Even though numerous studies have found a positive impact of diversity on ecosystem functioning (Tilman 1997, Hooper et al. 2005, Proulx et al. 2010), research results are not always consistent (e.g. Stachowicz et al. 2007). A possible cause could be related to how the identity and the dominance structure, or evenness (Grman et al. 2010), may alter how the richness affects processes and functions within a species-rich community relative to a species-poor community (Stachowicz et al. 2007). It has been argued that changes in the dominance structure (evenness) may arise prior to biodiversity loss with consequences on ecosystem functions (Hillebrand et al. 2008), including facilitation, which is a key mechanism positively influencing ecosystem efficiency through enhanced diversity (Bruno and Bertness 2001, Stachowicz 2001, Cardinale et al. 2002). Facilitation is provided by, among others, habitat-forming species (or ecosystem engineers sensu Jones et al. 1994) that create or modify habitat. Habitat-forming species (hereafter HFS) have positive impacts on species richness and abundance, play a major role in organizing community structure, and have an important function in determining community productivity (Hector et al. 1999, Jenkins et al. 1999).
In the marine intertidal zone, seaweeds (Benedetti-Cecchi et al. 2001, Crowe et al. 2013) and mussels (Commito et al. 2008) fulfill the role of HFS by increasing the complexity of these habitats (Gee and Warwick 1994). Macroalgae offer protection against physical stresses, such as waves and air exposure (Connell 1961, Scrosati et al. 2011, Valdivia et al. 2012). They also provide a suitable environment for organisms by offering shelter and protection from predation (Bruno and Bertness 2001) and desiccation (Bertness et al. 1999), as well as serving as a food source (Dayton 1975, Bruno et al. 2003). Mussel beds enhance diversity by creating a more heterogeneous substrate providing additional refuges for species to colonise (Commito and Rusignuolo 2000). Mussels also reduce wave swept impacts (hydrodynamic facilitation) allowing other species to colonize the bedrock (Enderlein and Wahl 2004).
As each HFS has a specific range of functional traits and a particular assemblage, (Begin et al. 2004, Christie et al. 2009) a community with a higher HFS abundance and richness should increase the diversity of associated species. Also, increasing evenness should enhance the representation of each HFS as well as the richness effect(Maggi et al. 2009) (Doak et al. 1998). Increasing these characteristics should influence the establishment of associated species and their diversity (Bell 1991, Haddad et al. 2001, Bates and DeWreede 2007). Therefore, habitats marked by a high abundance, richness, and evenness (equal abundance) of HFS should support a more diverse assemblage of associated species.
Primary productivity of the whole community, as an ecosystem function, could also be influenced by changes in richness (Bolam et al. 2002), evenness (Cerabolini et al. 2010), identity (O’Connor and Crowne 2005), and abundance of HFS (Roman et al. 1990). Primary production depends on the interaction of habitat complexity, shade, and nutrient enrichment (Eriksson et al. 2006), as well as algal diversity (Balvanera et al. 2006, Hillebrand et al. 2007). These characteristics will act through complementarity (Isbell et al. 2009) and the sampling effect. The complementarity effect occurs when a greater range of functional traits in a system allows a better use of resources (Loreau and Hector 2001, Cardinale et al. 2002) by inducing better exploitation of niches and resources, thus making the whole community more efficient. Sampling effect is the natural selection of a more competitive or productive species. Increasing the richness enhances the probability of having one species that is more productive than the other species (Huston 1997).

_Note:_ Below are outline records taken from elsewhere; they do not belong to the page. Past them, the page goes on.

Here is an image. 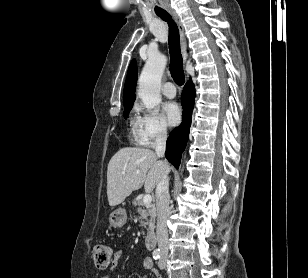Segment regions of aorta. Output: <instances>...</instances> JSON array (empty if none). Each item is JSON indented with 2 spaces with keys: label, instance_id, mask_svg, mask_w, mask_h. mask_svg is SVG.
<instances>
[{
  "label": "aorta",
  "instance_id": "1",
  "mask_svg": "<svg viewBox=\"0 0 308 278\" xmlns=\"http://www.w3.org/2000/svg\"><path fill=\"white\" fill-rule=\"evenodd\" d=\"M167 59L161 54L149 56L139 77L138 96L147 109L161 102L160 85Z\"/></svg>",
  "mask_w": 308,
  "mask_h": 278
}]
</instances>
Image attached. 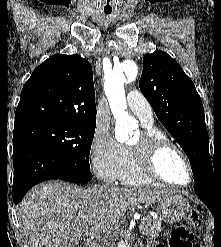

Diversity indice is composed of both richness and evenness components (Smith and Wilson 1996, Grman et al. 2010, Magurran and McGill 2011). Disentangling their separate effects in studies of biodiversity-ecosystems functioning would be valuable. Richness and evenness have different roles in community functioning (Stirling and Brian Wilsey 2001, Wilsey et al. 2005) and should be treated separately (Whittaker 1965, Weiher and Keddy 1999, Nijs and Roy 2000). For instance, species richness is responsible for the number of functional traits (Tilman 1996), while evenness may influence the richness effect by controlling the variation of traits represented in a community (Doak et al. 1998, Polley et al. 2003). In a rich community with high evenness, the chances of having a more productive species that is well represented will be greater than in a dominant community (Mulder et al. 2004, Wittebolle et al. 2009). Moreover, evenness is known to have a positive impact on productivity by increasing the representation of each species’ functional traits (Wilsey and Potvin 2000) allowing a greater complementary effect.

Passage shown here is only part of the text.